Lots of military procurement expenditures have resulted in products with immediate civilian applications: rockets, radios, first aid equipment, antibiotics, encryption, highways, helicopters, jet engines, radar, sonar, Kevlar, canned food, computers.

>China seems to be equalling if not outpacing the United States on speed of technological innovation as well as on international trade arrangements.

What is this based on?

they already have a larger Navy and will soon pass us in aircraft

while we were blowing up the Middle East, they were building shipyards

Military spending on chip tech is a large part of how SV started.

We should definitely do so with AI now.

China pays personnel way less and a huge chunk of that budget is personnel costs
In addition to lower personnel costs, their manufacturing industry is generally more efficient. The result is they get a lot more "bang for their buck" and you can't compare military spending just by looking at capital expenditure and currency conversion rates.

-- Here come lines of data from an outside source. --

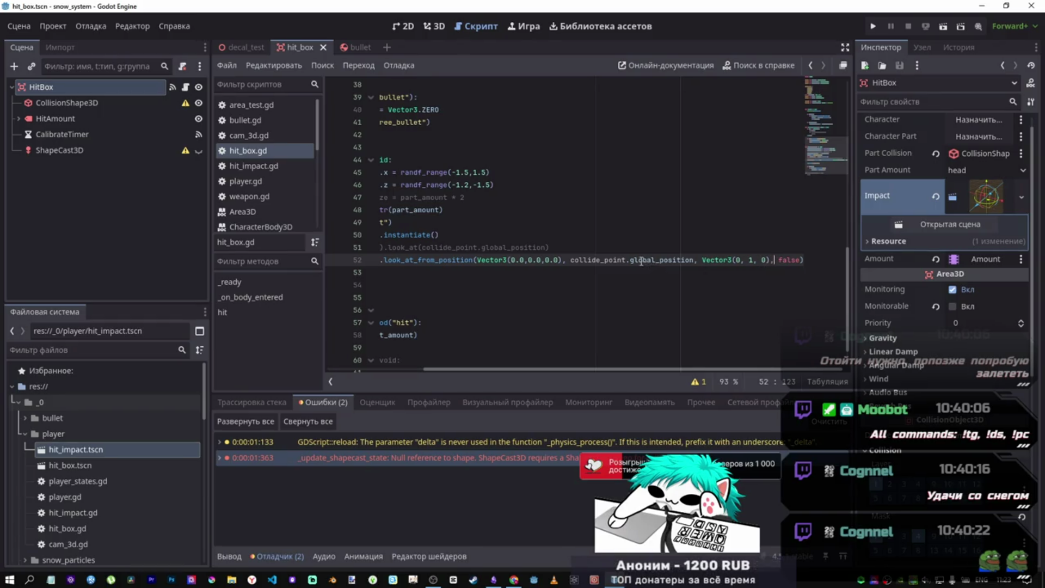
pyautogui.click(516, 262)
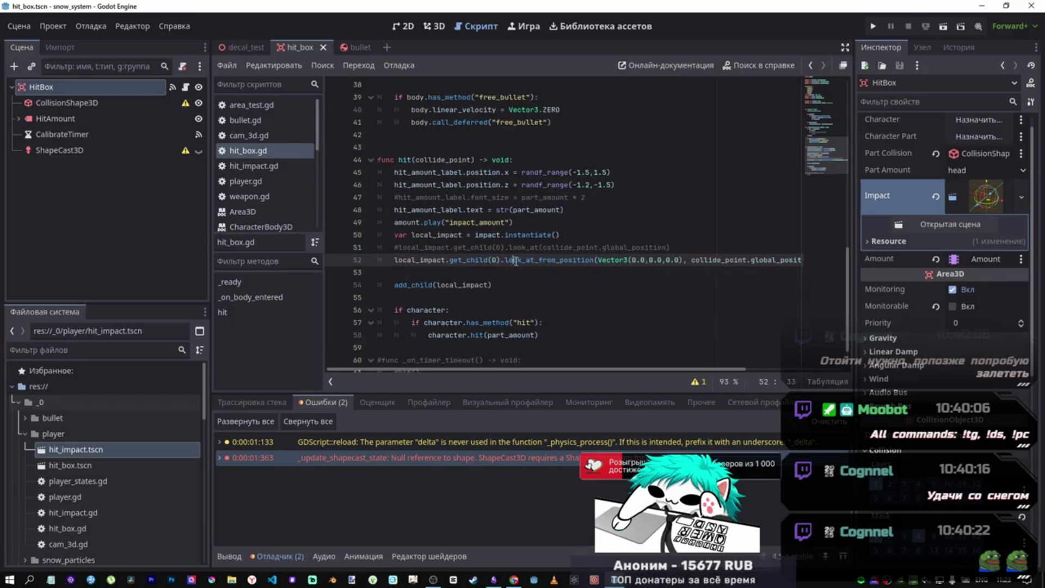
pyautogui.moveTo(532, 260)
pyautogui.mouseDown()
pyautogui.moveTo(557, 260)
pyautogui.moveTo(534, 260)
pyautogui.mouseUp()
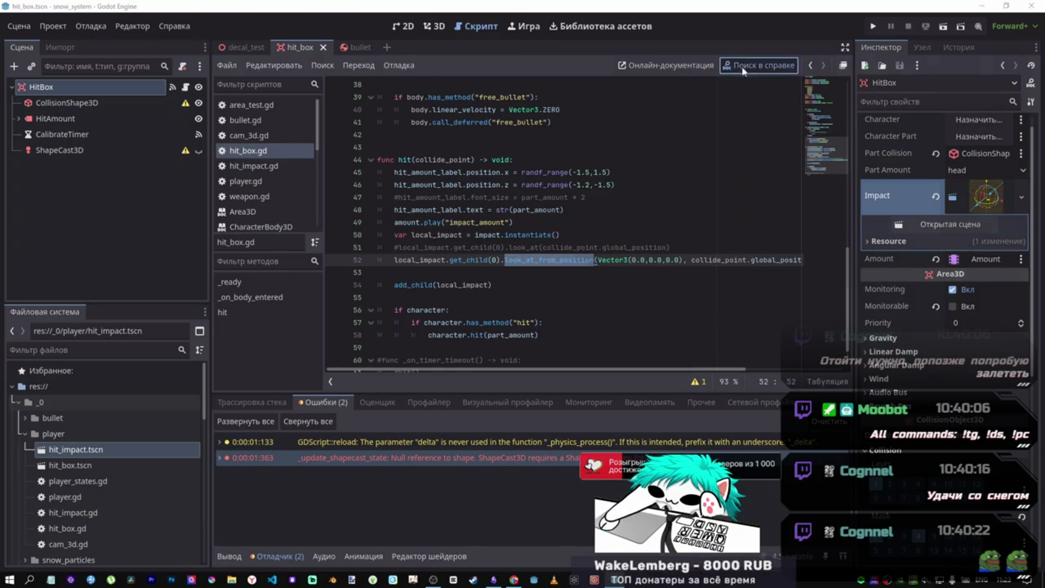
# - Search the help for look_at_from_position, close the search, and switch to the 3D workspace
pyautogui.click(758, 65)
pyautogui.click(587, 30)
pyautogui.write('_from_position')
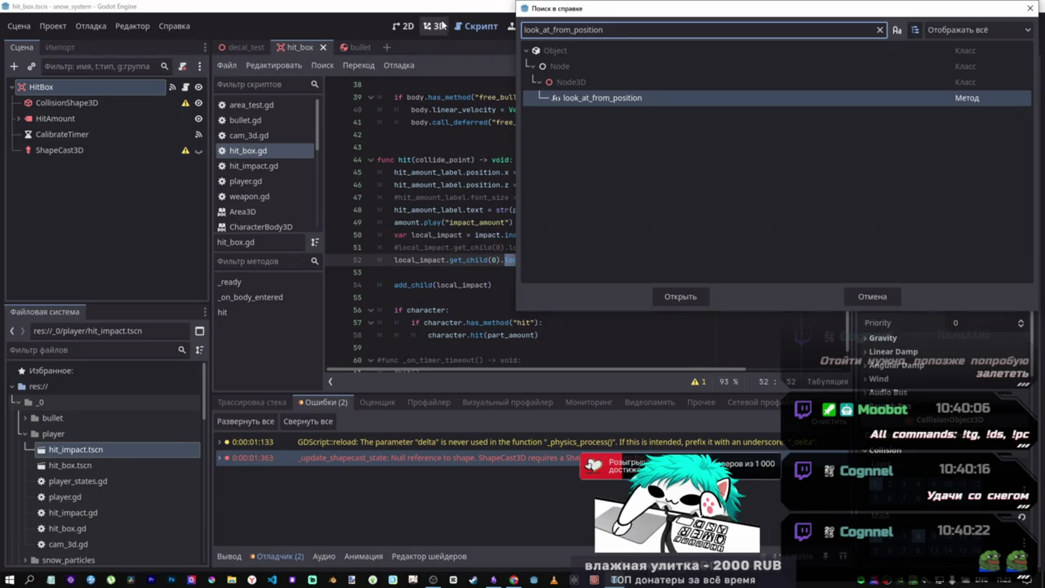
pyautogui.click(1028, 9)
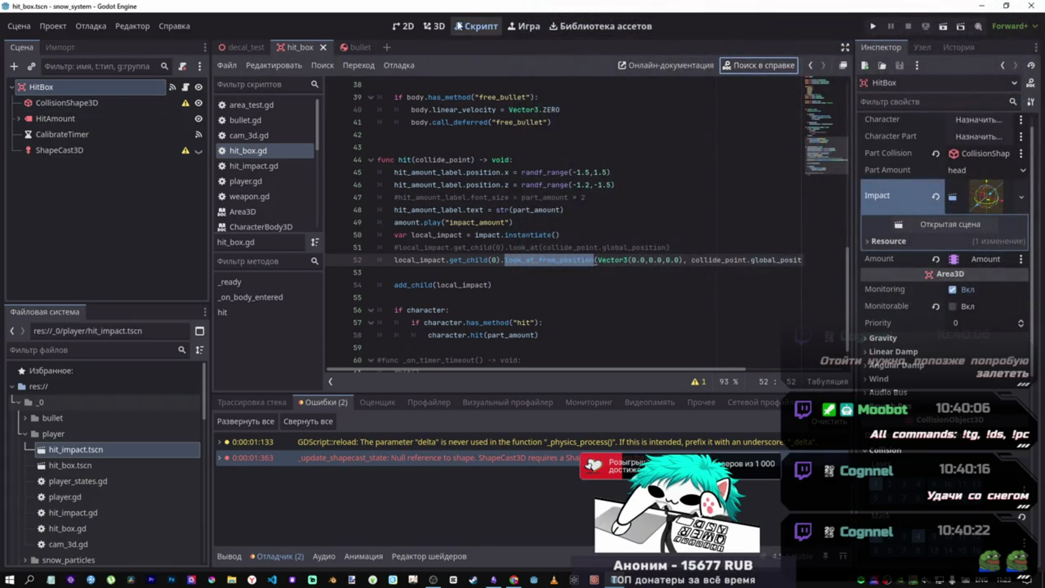
pyautogui.click(434, 26)
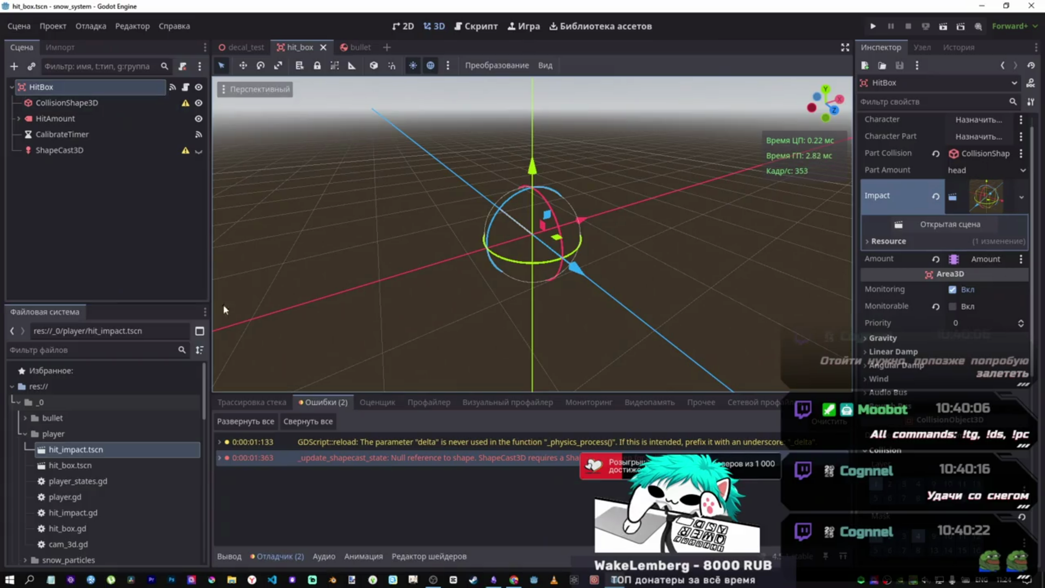
# - Open hit_impact, try a SnowImpact decal size of 2, 2, 2, undo it and save
pyautogui.click(79, 465)
pyautogui.doubleClick(74, 450)
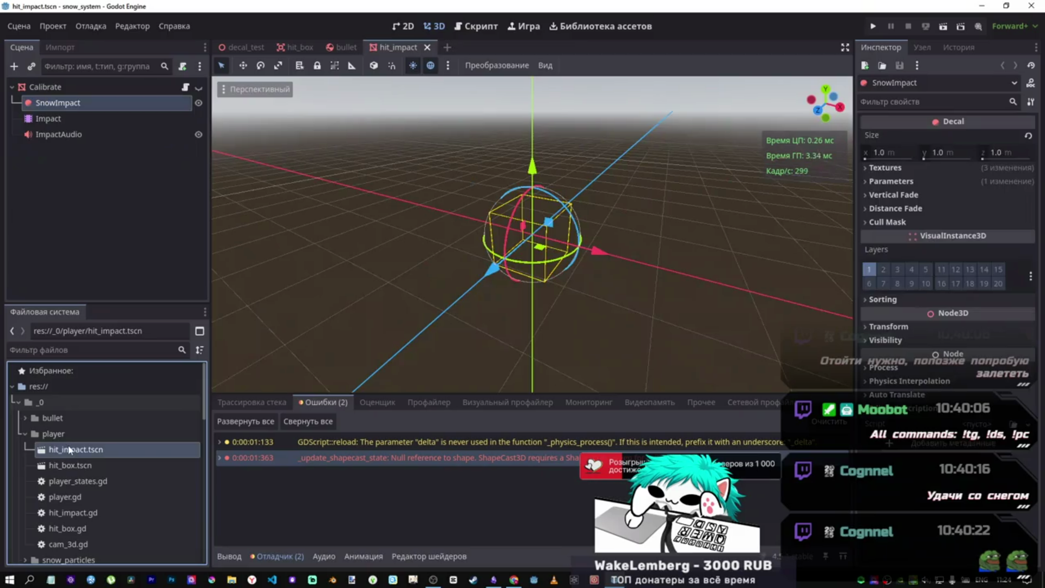
pyautogui.click(199, 102)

They also have different goals. America spends to maintain global hegemony, which means a huge fleet of aircraft carriers meant to operate around the world. China isn't (yet) spending in that way, they're a lot more focused on regional objectives.

oh they are definitely thinking about carriers - specifically ways to kill them

China has invested rather deeply in the space of carrier-killer missiles, which are cheap enough to build that it will always be possible and economical to sink any carrier, including Ford class

You're restating parent's point, which is that China invests in cheaper regional objectives.
The gaps in US/China arms will never be closed by startups...no startup is going to start churning out Columbia-class subs or F35s.

We screwed up and lost decades on crap like the Zumwalt class, the LCS and numerous other boondoggles that easily cost us a decade and $100 bln++. The LCS really deserves special mention for a unique level of stupidity - we are scrapping them pretty much as they come off the line. Its crazy - we don't want these ships, have committed to scrapping them...and we're still ordering them! Only in America.

Let's not forget how much we built and burned in Iraq and Afghanistan. How many subs and carriers could have been built with the resources squandered? We sure did buy a lot of Humvees that never came back.

Even without those epic failures, it isn't clear we could beat the Chinese in manufacturing. Throwing bodies at a problem is definitely in their wheelhouse.

While we were bombing, they were building. Now we get to deal with it.